◆ What the task asks: Retype all of the lines below exactly as they appear, and leave the pictures out of your answer.

[Collected data entries]
•••••
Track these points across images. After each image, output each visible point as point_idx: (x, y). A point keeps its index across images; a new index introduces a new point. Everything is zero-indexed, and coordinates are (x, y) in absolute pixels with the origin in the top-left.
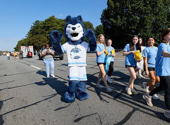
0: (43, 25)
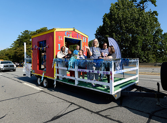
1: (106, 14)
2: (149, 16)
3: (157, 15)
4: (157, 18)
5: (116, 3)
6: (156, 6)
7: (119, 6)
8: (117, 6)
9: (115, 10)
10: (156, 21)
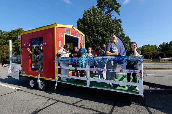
0: (8, 36)
1: (80, 19)
2: (115, 22)
3: (121, 22)
4: (120, 25)
5: (89, 11)
6: (119, 15)
7: (90, 13)
8: (89, 13)
9: (88, 16)
10: (120, 26)
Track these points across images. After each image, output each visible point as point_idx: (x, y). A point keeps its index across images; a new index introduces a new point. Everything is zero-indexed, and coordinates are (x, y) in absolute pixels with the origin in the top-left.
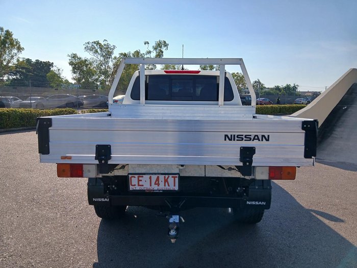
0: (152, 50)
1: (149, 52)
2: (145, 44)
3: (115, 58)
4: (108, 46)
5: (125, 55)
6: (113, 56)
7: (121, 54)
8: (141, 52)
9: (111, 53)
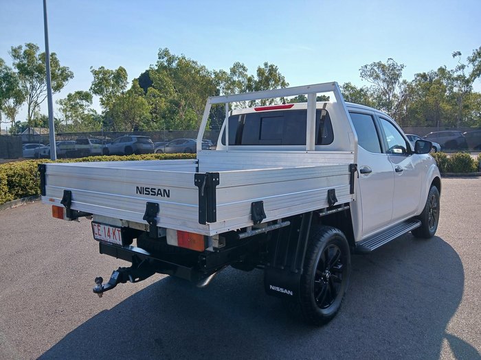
0: (466, 63)
1: (463, 67)
2: (454, 55)
3: (405, 82)
4: (393, 67)
5: (424, 76)
6: (401, 80)
7: (418, 75)
8: (448, 69)
9: (399, 75)
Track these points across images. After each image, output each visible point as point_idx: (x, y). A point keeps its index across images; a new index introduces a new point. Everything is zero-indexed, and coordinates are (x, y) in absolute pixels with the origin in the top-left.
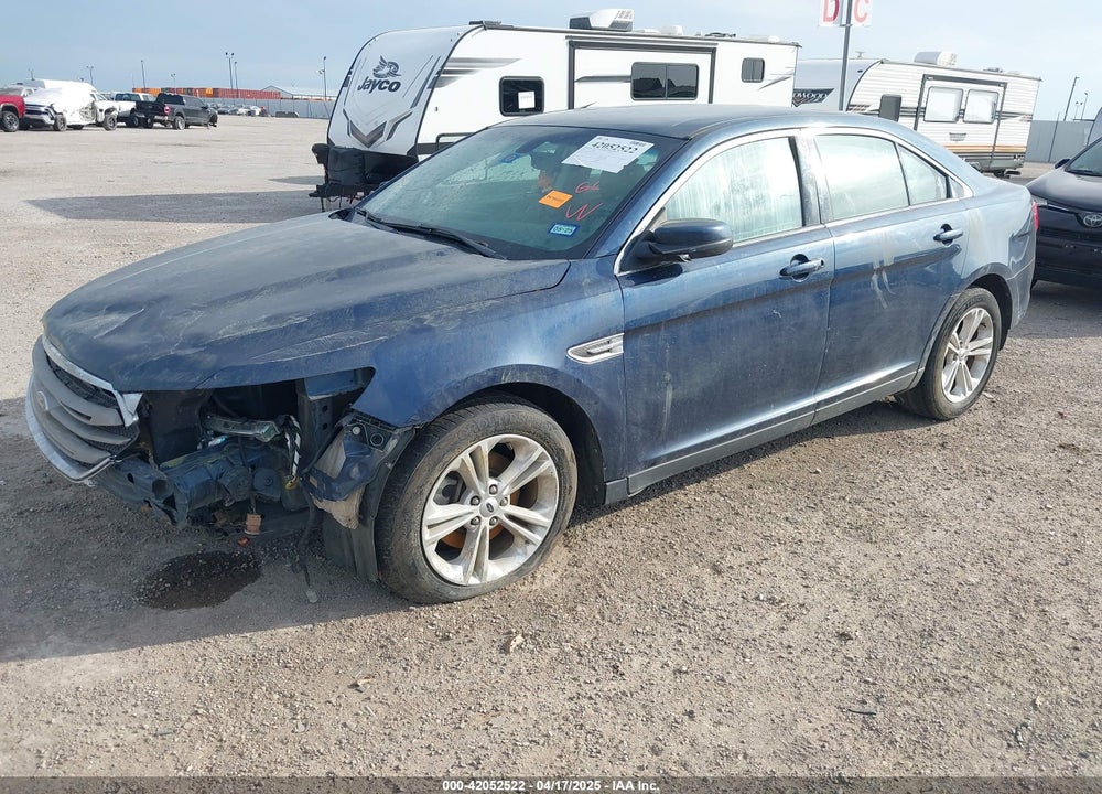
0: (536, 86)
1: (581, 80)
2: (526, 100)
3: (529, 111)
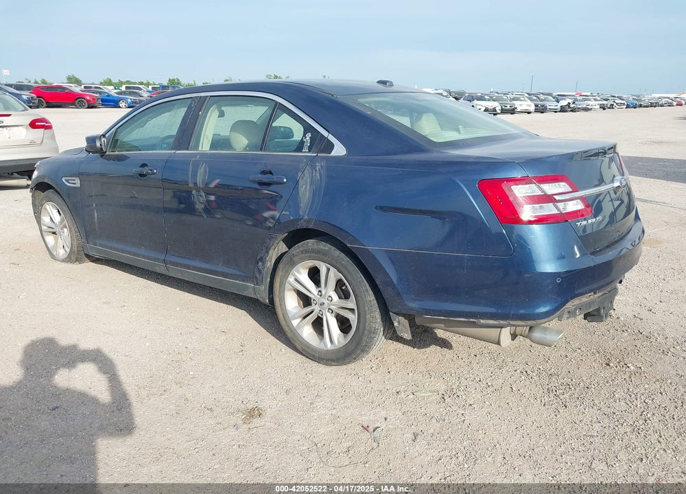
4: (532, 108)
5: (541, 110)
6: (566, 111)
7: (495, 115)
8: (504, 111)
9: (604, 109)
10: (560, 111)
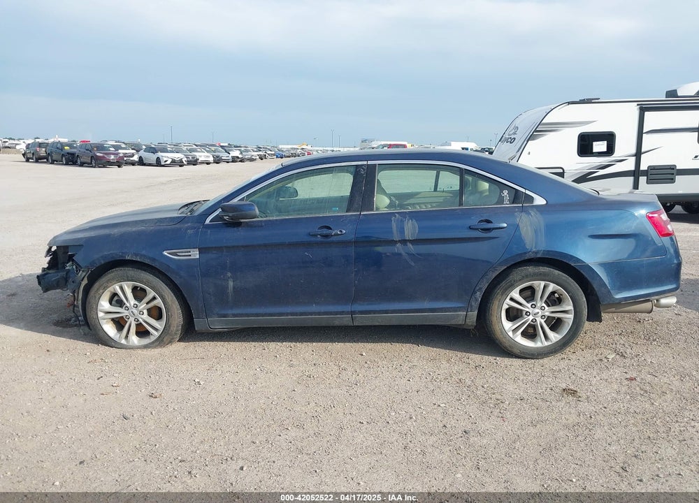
0: (609, 138)
1: (647, 132)
2: (600, 146)
3: (600, 154)
4: (211, 159)
5: (218, 161)
6: (236, 162)
7: (181, 166)
8: (189, 163)
9: (262, 159)
10: (232, 162)
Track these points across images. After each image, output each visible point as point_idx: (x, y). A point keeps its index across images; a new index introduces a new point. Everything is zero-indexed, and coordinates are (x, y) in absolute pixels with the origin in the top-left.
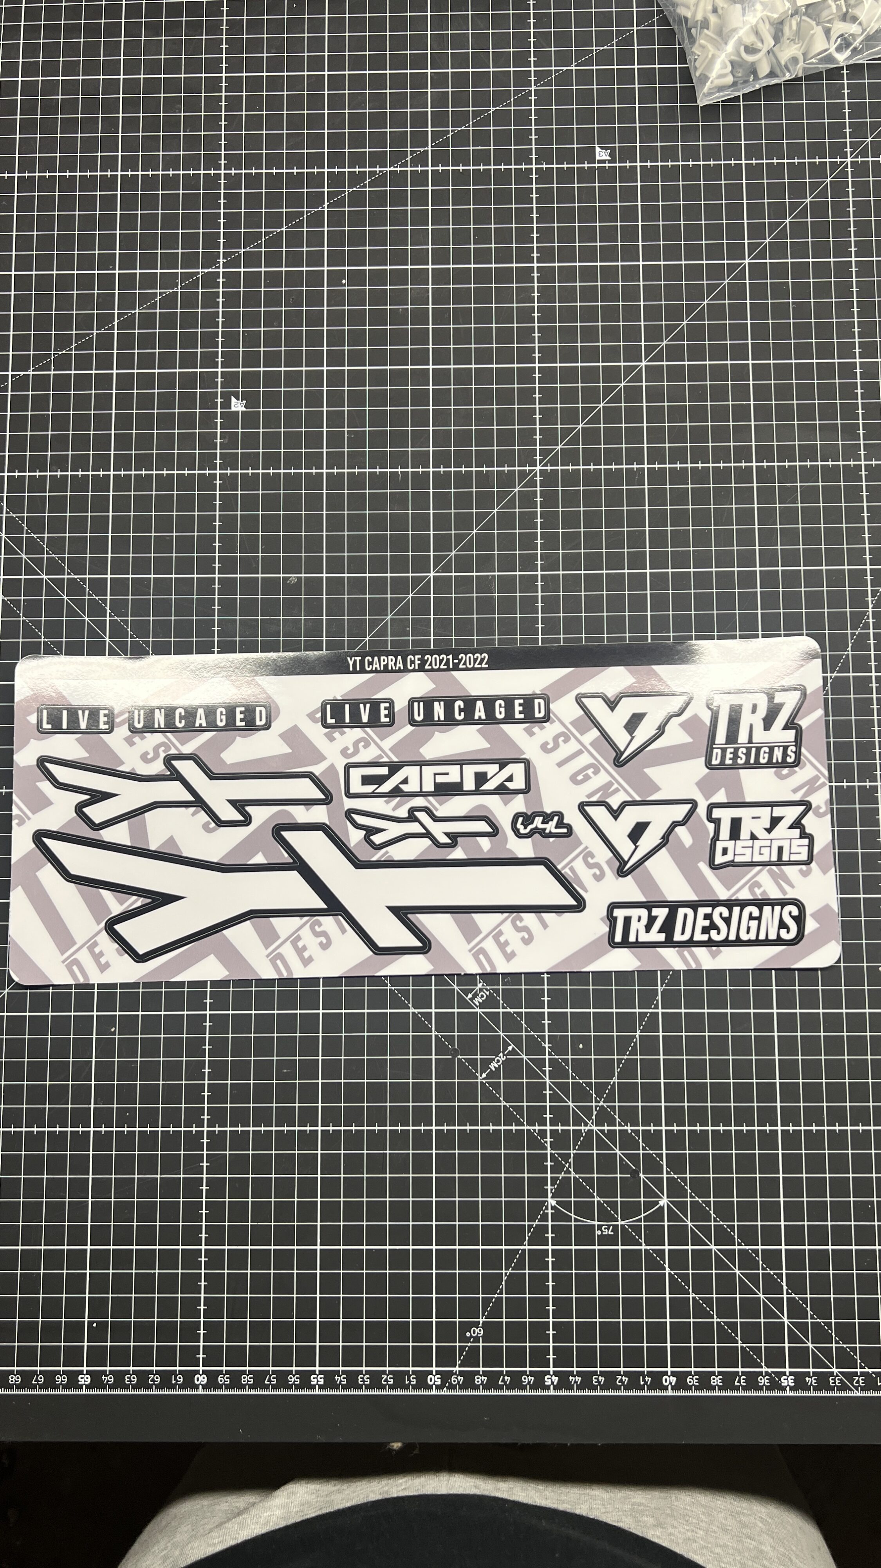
•••••
◆ Response to this exercise:
Track these points across images. After each image, output each visible point as point_idx: (x, y). A point keeps its index across images; a new index introduces a new point. Everything is zero-indexed, and coordinates are (x, y) in absolute pixels with the origin in the top-left.
0: (43, 25)
1: (106, 14)
2: (149, 16)
3: (157, 15)
4: (157, 18)
5: (116, 3)
6: (156, 6)
7: (119, 6)
8: (117, 6)
9: (115, 10)
10: (156, 21)
0: (8, 36)
1: (80, 19)
2: (115, 22)
3: (121, 22)
4: (120, 25)
5: (89, 11)
6: (119, 15)
7: (90, 13)
8: (89, 13)
9: (88, 16)
10: (120, 26)
Track these points across images. After each image, output each visible point as point_idx: (x, y). A point keeps its index across images; a new index introduces a new point. Everything is zero-indexed, and coordinates are (x, y) in absolute pixels with the origin in the top-left.
0: (152, 50)
1: (149, 52)
2: (145, 44)
3: (115, 58)
4: (108, 46)
5: (125, 55)
6: (113, 56)
7: (121, 54)
8: (141, 52)
9: (111, 53)
0: (466, 63)
1: (463, 67)
2: (454, 55)
3: (405, 82)
4: (393, 67)
5: (424, 76)
6: (401, 80)
7: (418, 75)
8: (448, 69)
9: (399, 75)
Track these points across images. After each image, output each visible point as point_idx: (x, y). A point keeps its index across images; a new index introduces a new point. Everything is zero-indexed, and coordinates are (x, y) in absolute pixels with the origin in the top-left.
0: (536, 86)
1: (581, 80)
2: (526, 100)
3: (529, 111)
4: (532, 108)
5: (541, 110)
6: (566, 111)
7: (495, 115)
8: (504, 111)
9: (604, 109)
10: (560, 111)
0: (609, 138)
1: (647, 132)
2: (600, 146)
3: (600, 154)
4: (211, 159)
5: (218, 161)
6: (236, 162)
7: (181, 166)
8: (189, 163)
9: (262, 159)
10: (232, 162)
Track these points across images. After each image, output each visible point as point_idx: (x, y). A point keeps its index across images; a new index introduces a new point. Everything is zero-indexed, and coordinates are (x, y) in absolute pixels with the origin in the top-left.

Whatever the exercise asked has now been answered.